There's some risk of a first-ever U.S. default in September, and that added 
urgency to the negotiations.

   The pact would defuse the debt limit issue for two years, meaning that Trump 
or his Democratic successor would not have to confront the politically 
difficult issue until well into 2021.

   Washington's arcane budget rules give each side a way to paint the numbers 
favorably. Generally speaking, the deal would lock in place big increases won 
by both sides in a 2018 pact driven by the demands of GOP defense hawks and 
award future increases consistent with low inflation.

   Pelosi and Schumer claimed rough parity between increases for defense and 
nondefense programs, but the veteran negotiator retreated on her push for a 
special carve-out for a newly reauthorized program for veterans utilizing 
private sector health care providers. Instead non-defense spending increases 
would exceed increases for the military by $10 billion over the deal's two-year 
duration.

   In the end, non-defense appropriations would increase by $56.5 billion over 
two years, giving domestic programs 4% increases on average in the first year 
of the pact, with a big chunk of those gains eaten up by veterans increases and 
an unavoidable surge for the U.S. Census. Defense would increase by $46.5 
billion over those two years, with the defense budget hitting $738 billion next 
year, a 3% hike, followed by only a further $2.5 billion increase in 2021.

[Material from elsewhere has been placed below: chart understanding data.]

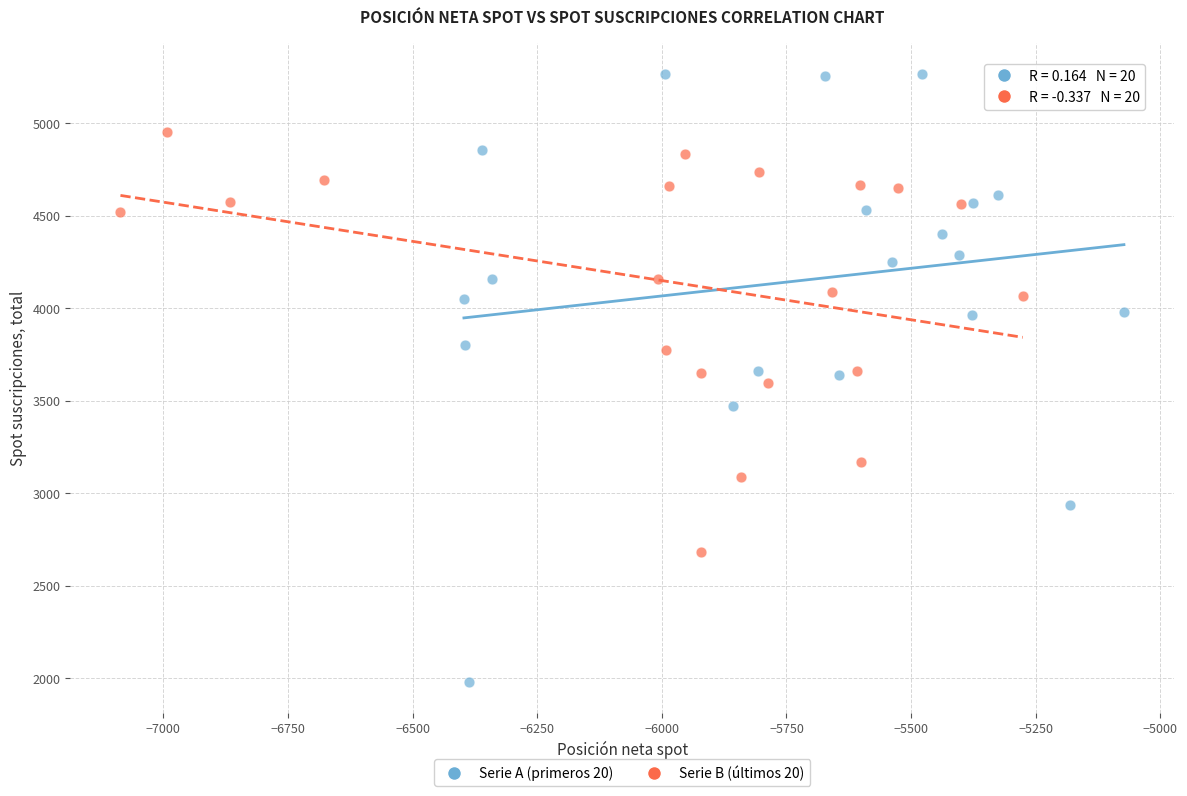

Which series has the largest Y range (max minus min)?

Serie A (primeros 20)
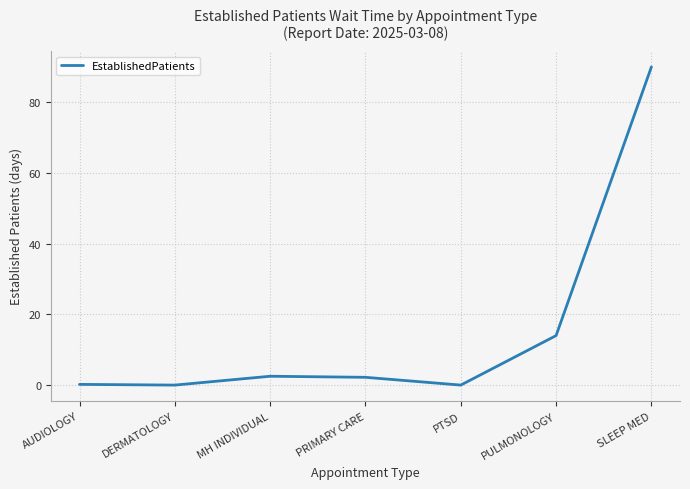

Where is the data nearest to the value 45?

PULMONOLOGY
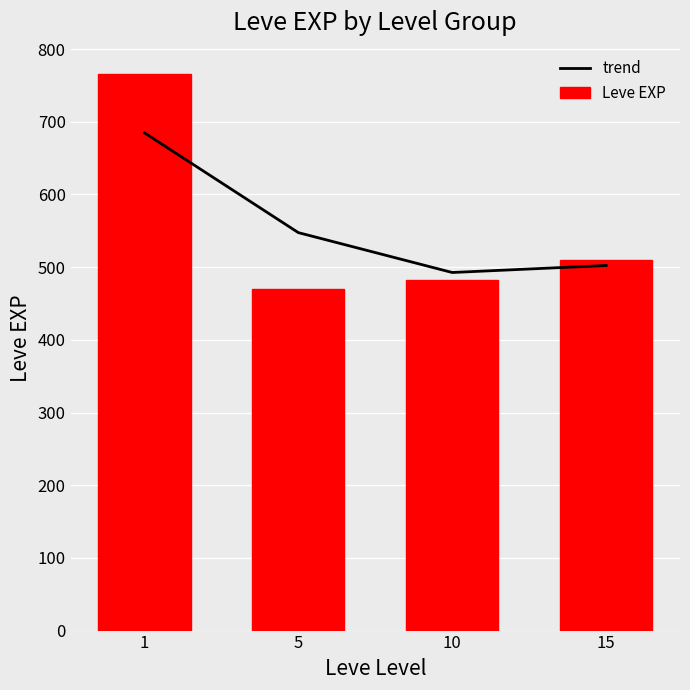

Which label corresponds to the smallest value in the chart?

5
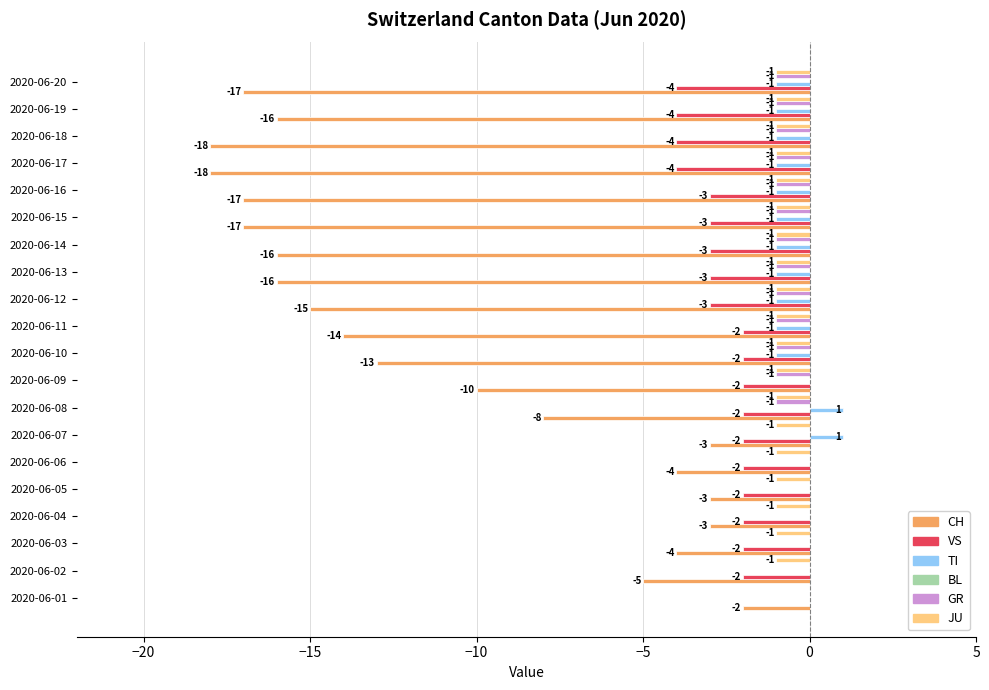

What is the sum of all VS values?

-51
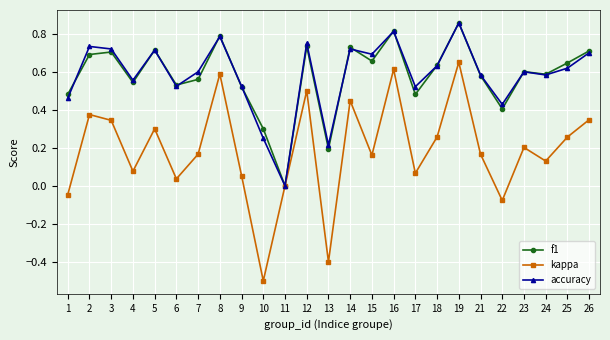

What is the minimum value shown in the chart?

-0.5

   Trump retains flexibility to transfer money between accounts, which raises 
the possibility of attempted transfers for building border barriers. That 
concession angered the Senate's top Appropriations Committee Democrat, Patrick 
Leahy of Vermont, who said he has "many concerns" with a memorandum outlining 
the agreement that promised there will also be no "poison pills," new policy 
"riders," or bookkeeping tricks to add to the deal's spending levels.

   The results are likely to displease some on both sides, especially 
Washington's weakening deficit hawks and liberals demanding greater spending 
for progressive priorities. But Pelosi and McConnell have longtime histories 
with the Capitol's appropriations process and have forged a powerful alliance 
to deliver prior spending and debt deals.

   The measure would first advance through the House this week and win the 
Senate's endorsement next week before Congress takes its annual August recess. 
Legislation to prevent a government shutdown will follow in September.